In Spain, as in many other countries, the gas sector is crucial given its strategic importance and its necessary use for many industrial and consumer applications. It is also one of the most complex sectors, with several players spread over different upstream and downstream markets such as production, supply, transport, or retailing.
The Spanish gas retail market achieved full liberalization in 2003. However, according to the Spanish Competition Authority ("CNMC") view, some of the competition problems that were identified have persisted beyond liberalization and the structure of the market is characterised by high levels of concentration and vertical integration, which may facilitate restrictive behaviours by the main actors active in this sector. In fact, formal proceedings have been opened on numerous occasions aiming to investigate anticompetitive practices in the Spanish gas market over the past 20 years.

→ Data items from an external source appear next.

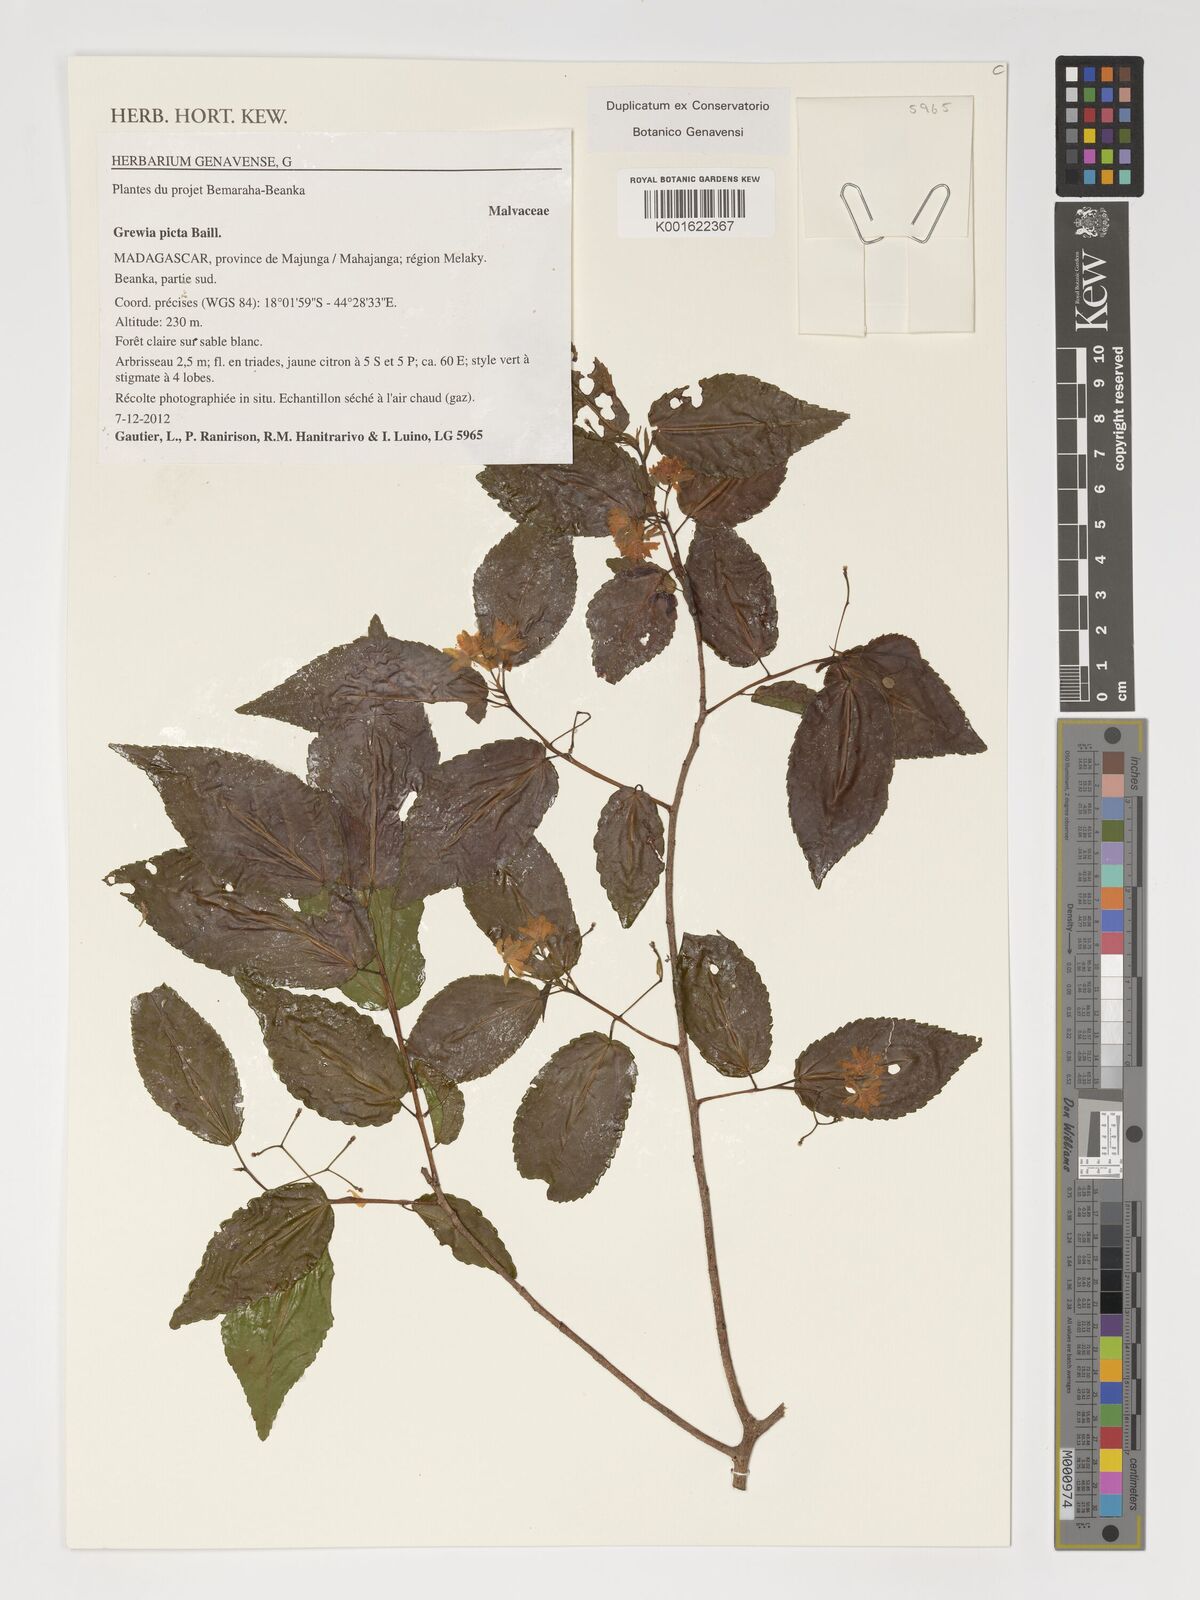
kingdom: Plantae
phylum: Tracheophyta
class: Magnoliopsida
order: Malvales
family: Malvaceae
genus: Grewia
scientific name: Grewia picta
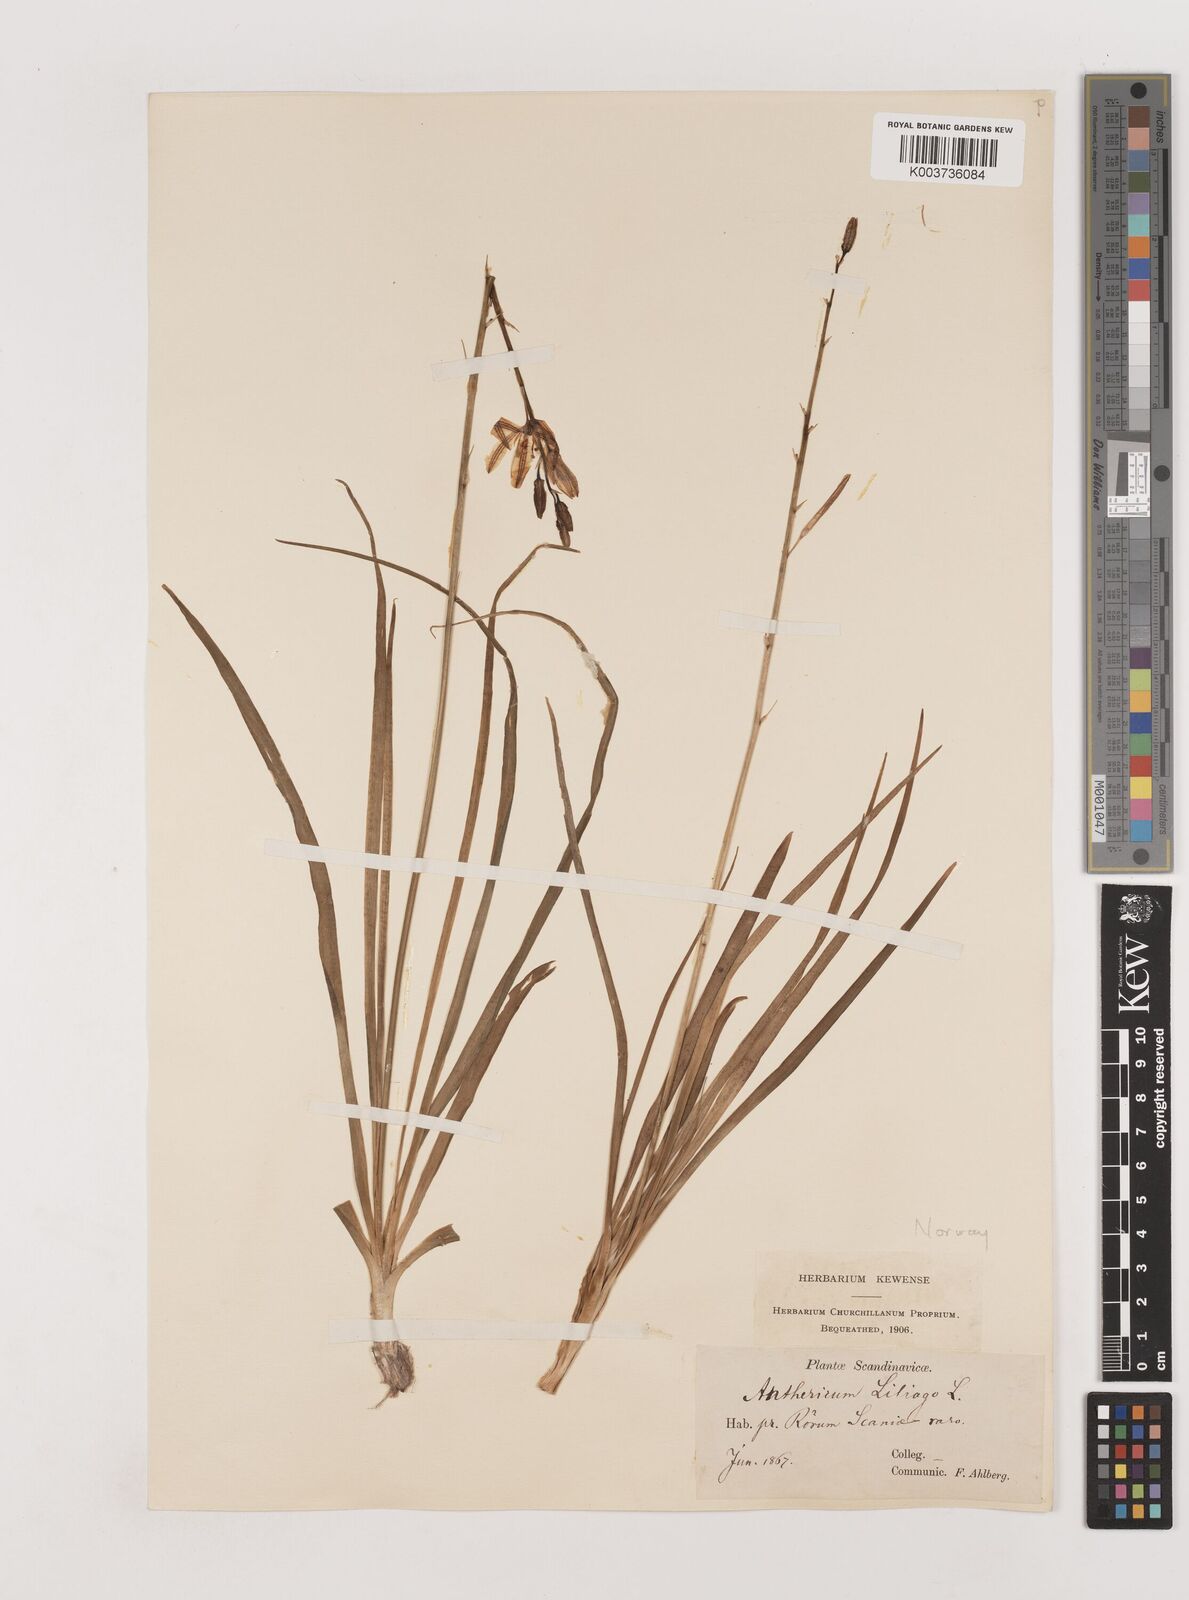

The most recent precedents in the gas sector have provided sanctions for acts of unfair competition which affected the public interest by the distortion of free competition and price fixing practices by a sectoral association. Abusive conducts by dominant undertakings have also been repeatedly fined consisting of, for instance, a refusal to change retail supplier; refusal to access the transport network; or the imposition of excessive prices.
CNMC has now apparently become aware of a new potential abuse in the Spanish gas market. In particular, the CNMC has recently announced that it is conducting an investigation for alleged restrictive behaviour that would consist of an abuse of dominant position through a market foreclosure strategy involving third-party competitors.
A few weeks ago, it became public knowledge that the CNMC has carried out a dawn raid on 30 September and 1 October 2020 at the premises of a gas company. However, the CNMC has so far decided not to make public the name of the company under investigation.
Despite the absence of details regarding the status of the investigation, it has already had a high impact on the media. For the time being, it remains to be seen whether there are further developments regarding this case or, by contrast, whether the CNMC considers that there is not enough evidence that justify the opening of formal proceedings.